Она вошла в комнату вскоре после прихода Теклтона и все время стояла здесь. На Теклтона она не взглянула, но от мужа не отрывала глаз. Однако она держалась вдали от него, насколько возможно дальше, и хотя говорила со страстной искренностью, но даже в эту минуту не подошла к нему ближе. Как не похоже это было на нее, прежнюю!

– Никакая рука не смастерит таких часов, что могли бы снова пробить для меня час, ушедший в прошлое, – сказал возчик со слабой улыбкой, – но пусть будет так, дорогая, если ты этого хочешь. Часы пробьют скоро. А что я говорю, это неважно. Для тебя я готов и на более трудное дело.

– Так! – буркнул Теклтон. – Ну, а мне придется уйти, потому что, когда часы начнут бить, мне пора будет ехать в церковь. Всего доброго, Джон Пирибингл. Скорблю о том, что лишаюсь удовольствия видеть вас у себя. Скорблю об этой утрате и о том, чем она вызвана!

– Я говорил понятно? – спросил возчик, провожая его до дверей!

– Вполне!

– И вы запомните то, что я вам сказал?

– Ну, если вы принуждаете меня высказаться, – проговорил Теклтон, сперва, осторожности ради, забравшись в свой экипаж, – признаюсь, что все это было очень неожиданно, и я вряд ли это позабуду.

– Тем лучше для нас обоих, – сказал возчик. – Прощайте. Желаю вам счастья!

– Хотел бы и я пожелать того же самого вам, – отозвался Теклтон, – но не могу. Поэтому ограничусь тем, что только поблагодарю вас. Между нами (я, кажется, уже говорил вам об этом, я не думаю, чтобы мой брак был менее счастливым, оттого, что Мэй до свадьбы не слишком мне льстила и не выставляла напоказ своих чувств. Прощайте! Подумайте о себе!

Возчик стоял и смотрел ему вслед, пока Теклтон не отъехал так далеко, что стал казаться совсем ничтожным – меньше цветов и бантов на своей лошади, а тогда Джон глубоко вздохнул и принялся ходить взад и вперед под ближними вязами, словно не находя себе места: ему не хотелось возвращаться в дом до тех пор, пока часы не начнут бить.

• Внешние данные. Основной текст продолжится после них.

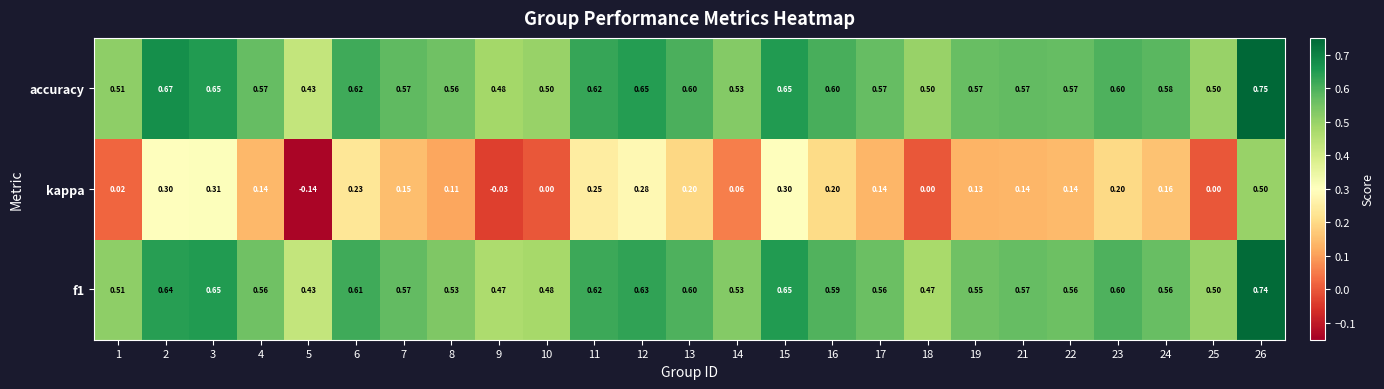

Between 10 and 23, which series saw the biggest shift?

kappa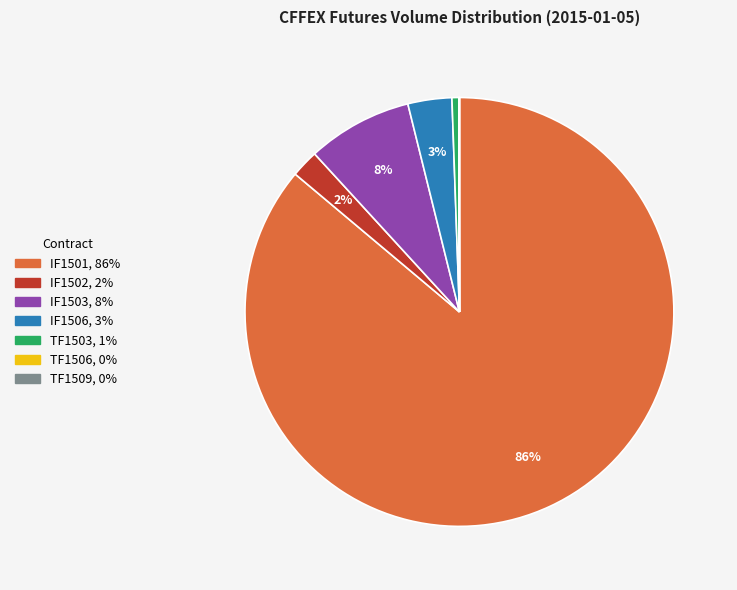

To the nearest percent, what is the average slice percentage?

14%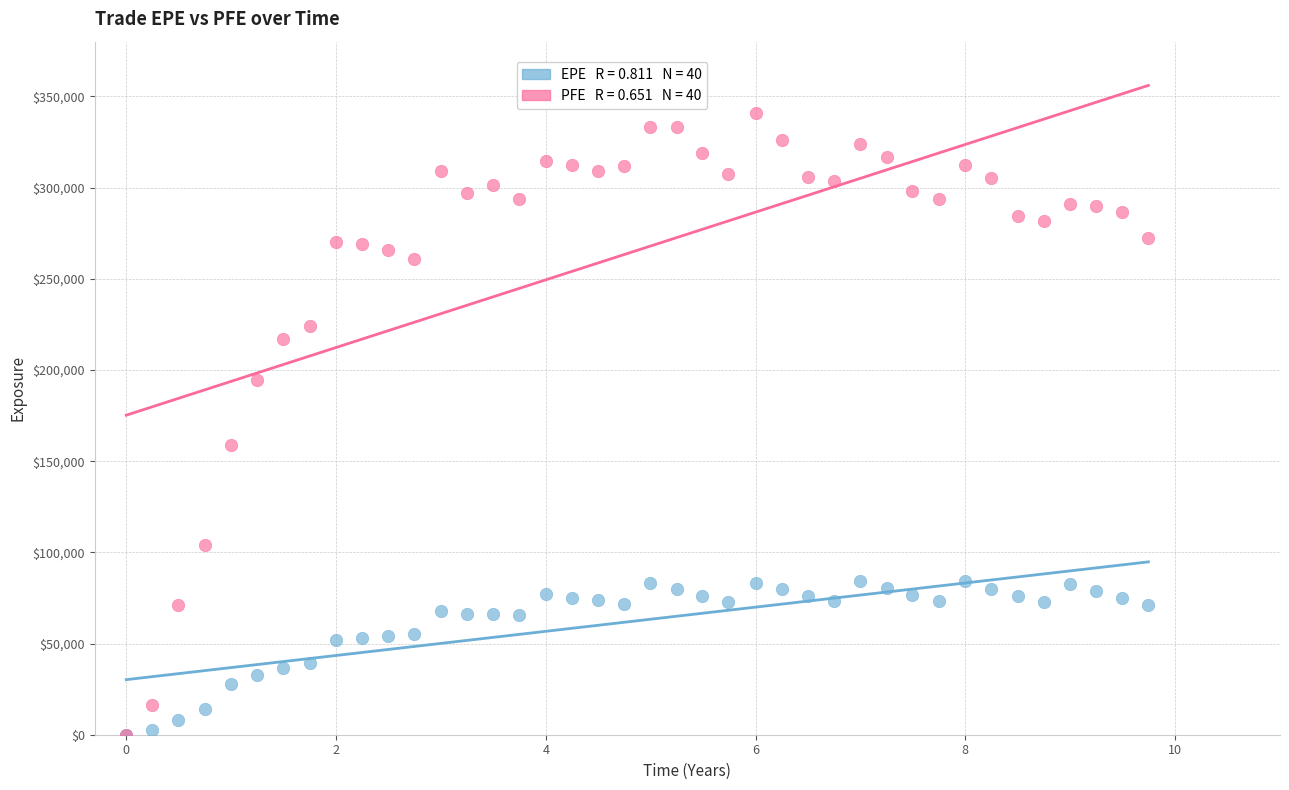

Across all series, what Y value is closest to 170506?

158905.0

Маленькая жена его, оставшись одна, горько плакала; но по временам удерживалась от слез и, вытирая глаза, восклицала – какой у нее добрый, какой хороший муж! А раз или два она даже рассмеялась, да так радостно, торжествующе и непоследовательно (ведь плакала она не переставая), что Тилли пришла в ужас.

– О-у, пожалуйста, перестаньте! – хныкала Тилли. – И так уж хватает всего – впору уморить и похоронить младенчика, позвольте вам доложить!

– Ты будешь иногда приносить его сюда к отцу, Тилли, когда я уже не смогу больше оставаться здесь и перееду к родителям? – спросила ее хозяйка, вытирая глаза.

– О-у, пожалуйста, перестаньте! – вскричала Тилли, откидывая назад голову и испуская громкий вопль; в этот миг она была необыкновенно похожа на Боксера. – О-у, пожалуйста, не надо! О-у, что это со всеми сделалось и что все сделали со всеми, отчего все сделались такими несчастными! О-у-у-у!

Тут мягкосердечная Слоубой разразилась жестоким воплем, особенно громогласным, потому что она так долго сдерживалась; и она непременно разбудила бы малыша и напугала бы его так, что с ним, наверное, случилось бы серьезное недомогание (скорей всего, родимчик), если бы не увидела вдруг Калеба Пламмера, который входил в комнату под руку с дочерью. Это напомнило Тилли о том, что надо вести себя прилично, и она несколько мгновений стояла как вкопанная, широко разинув рот и не издавая ни звука, а потом, ринувшись к кроватке, на которой спал малыш, принялась отплясывать какой-то дикий танец, вроде пляски святого Витта, одновременно тыкаясь лицом и головой в постель и, по-видимому, получая большое облегчение от этих необыкновенных движений.